Several years ago, I shared my feelings about homework. And textbooks. And best practice. All wrapped around the 20+ pound backpack my son was hauling around.
It’s now Round Two. Senior in high school daughter is experiencing her own problems with backpacks and bags. And I will admit, some of it’s her own fault. Part of what she needs to haul around is a bag for running gear. But the rest?
She’s not allowed to put her netbook into her backpack so she’s toting a computer bag along with her backpack. The morning this picture was taken, combined weight of backpack and computer goodies was just short of 20 pounds – not counting the running gear. The problem is exacerbated by having to lug around most of her stuff due to shorter periods between classes and the maze of hallways within her school building.

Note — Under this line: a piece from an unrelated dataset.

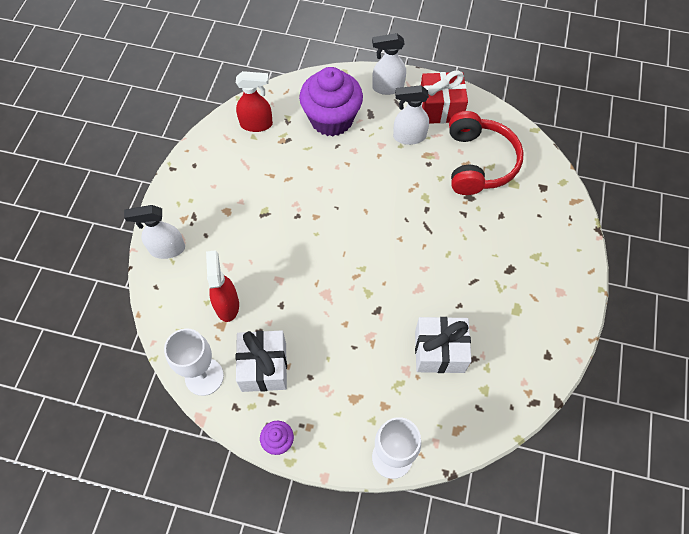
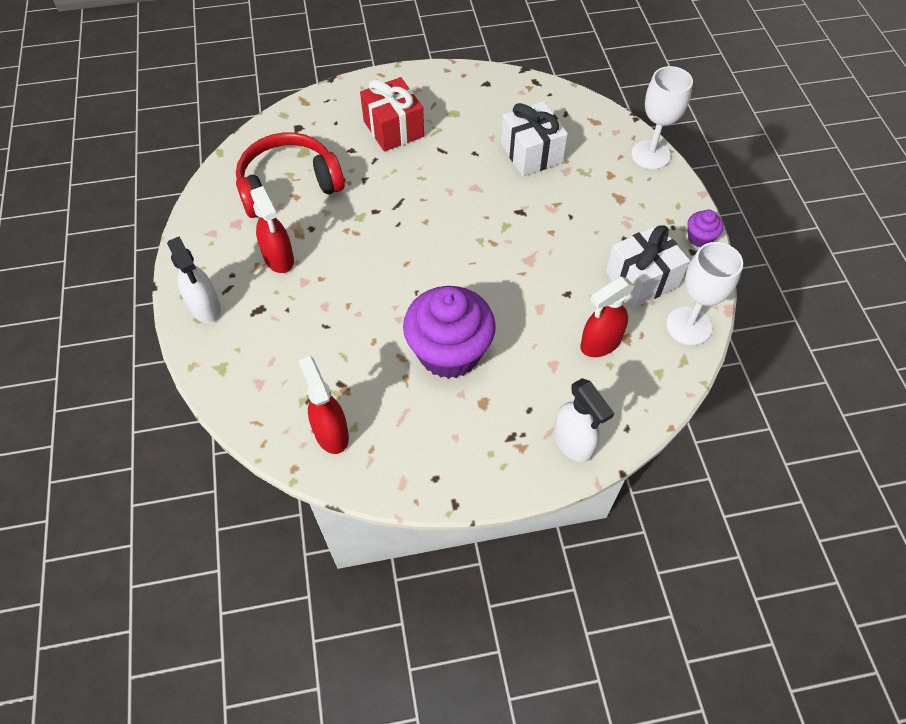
camera: 115 degrees left, 5 degrees down
purple cupcake [299,67,363,136] -> purple cupcake moved to [403,286,496,379]
white spray bottle [393,85,429,145] -> red spray bottle [250,186,294,273]
red gift [421,70,468,124] -> red gift moved to [360,77,424,152]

I am reminded of an older Zits cartoon, that of 15 year-old Jeremy and his parents. His experience looks familiar:
Math book, physics book, government book, English book, sketchbook, and other assorted school-related objects. Take out the assorted school-related objects and we’re looking at around 15-16 pounds of books.
The conversation and photo all started due to an article she was writing concerning backpack weights for the school newspaper. Research she and others did for the article made it clear that her backpack weight was pretty average. The high end?

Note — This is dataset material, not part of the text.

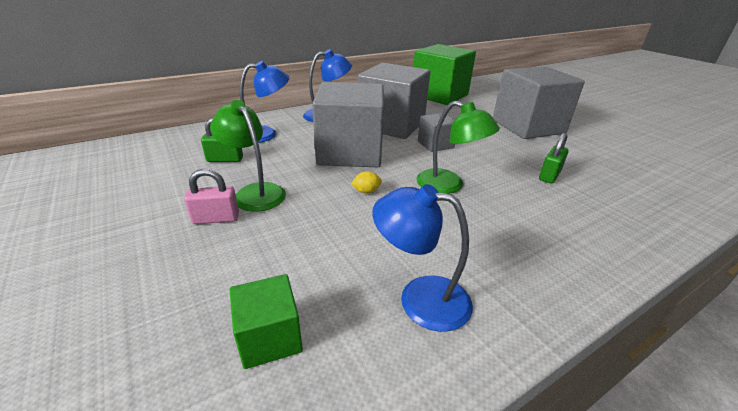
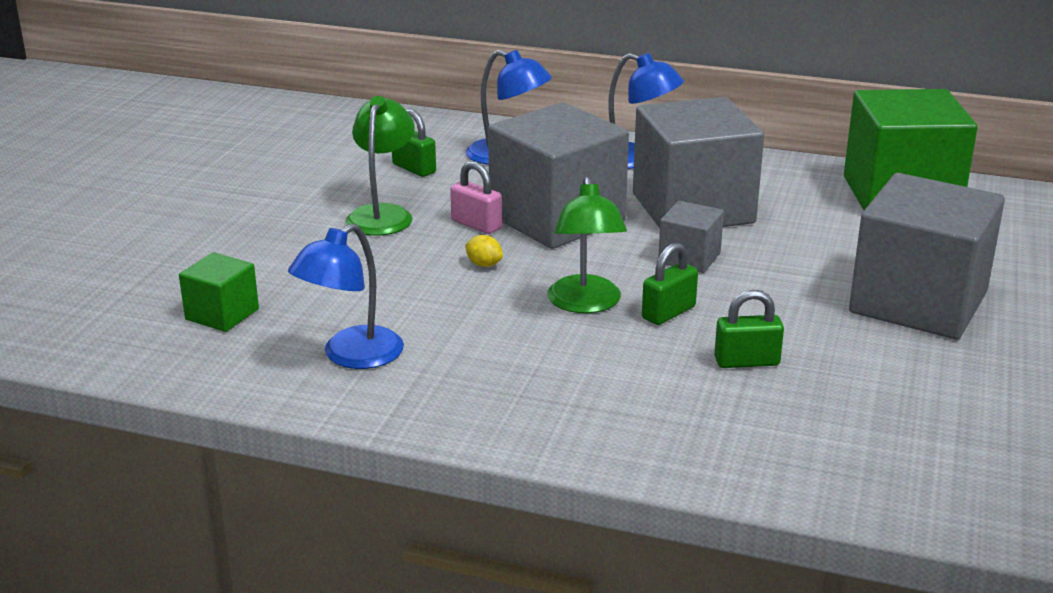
camera: 50 degrees right, 5 degrees down
pink padlock [184,169,239,224] -> pink padlock moved to [450,161,502,234]
blue lamp [372,184,473,332] -> blue lamp turned 120 degrees counterclockwise [288,223,404,369]
none -> green padlock [642,243,698,325]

Granted that number was an outlier, a freshman who decided it was just easier to never go to his locker at all. Still. Thirty-two pounds!?

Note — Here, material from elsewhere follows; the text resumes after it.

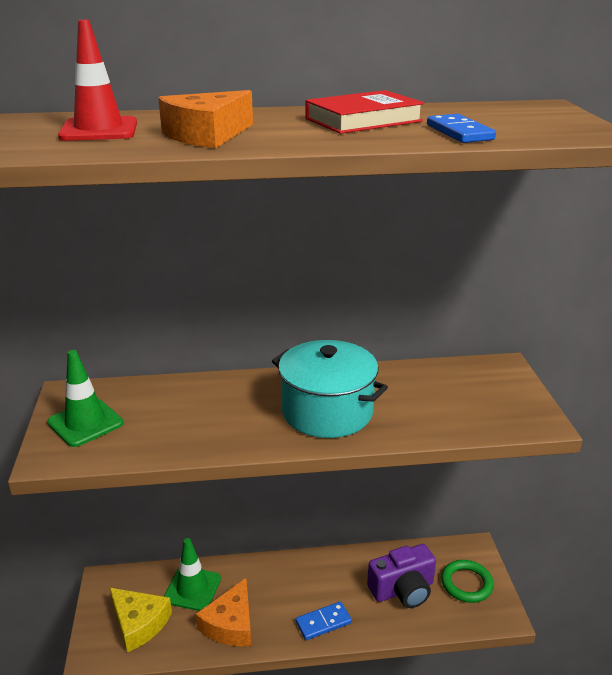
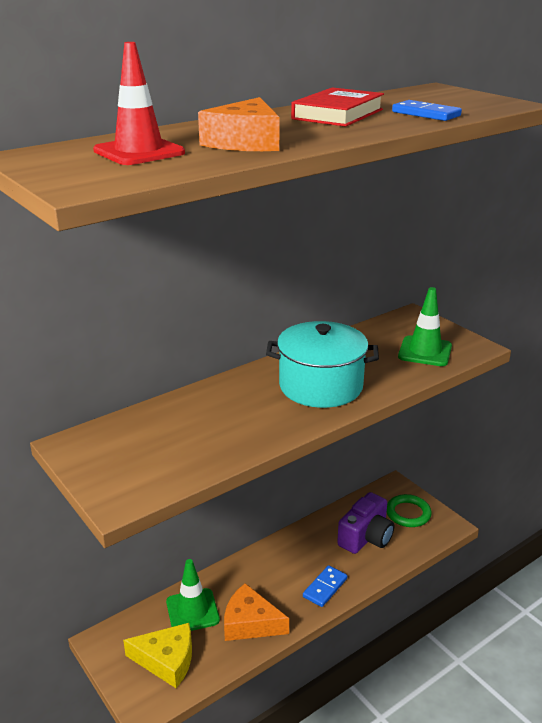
camera: 30 degrees left, 0 degrees up
green traffic cone [47,350,123,447] -> green traffic cone moved to [398,287,452,366]
orange cheese [196,578,251,646] -> orange cheese turned 120 degrees clockwise [224,583,289,641]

Dragging home 32 or 20 or 15 pounds of textbooks in a backpack every night tells me a few things. It tells me that perhaps we need to have some conversations about the purpose of homework and how best to use student time outside of class. Maybe a conversation about teachers doing a better job of communicating with one another concerning assignments. It tells me that perhaps we spend too much on books. (Especially when one argument for 1-to-1 tech initiatives is to save money on textbook purchases.)
Perhaps the most important thing it tells me is that current curricula and instructional practice in our schools is still too focused on textbooks. Instead of using digital resources and online materials, 21st century problem solving, authentic problems, and collaborative learning, we tend to rely on whatever Pearson dumps into its latest edition.
I get it. My wife is a teacher. I spent 10 years with six sections of 8th graders every day. I know how difficult the job is. Especially in smaller schools where teachers might have four, five, or more preps.
But I still think 32 or 20 or 15 pounds of textbooks is too much – not because I don’t want my kid to work hard but because I’m afraid she’s being asked to work hard on things that won’t do her a whole lot of good five, ten, and 20 years from now.
We can start using iBooks Author to create our own resources. We can use iTunes U Course Manager to share those resources, and many more, with students in ways that focus on quality learning. We can use brain-based strategies that encourage high-level thinking. We can ask kids to use textbooks as just one piece of evidence rather than the only piece of evidence. We can develop authentic problems for our kids to solve rather than the sterile examples provided by Pearson.
So, yes, knowing that kids across the country lug around backpacks full of textbooks bothers me. But what bothers me more is the way in which the books are being used.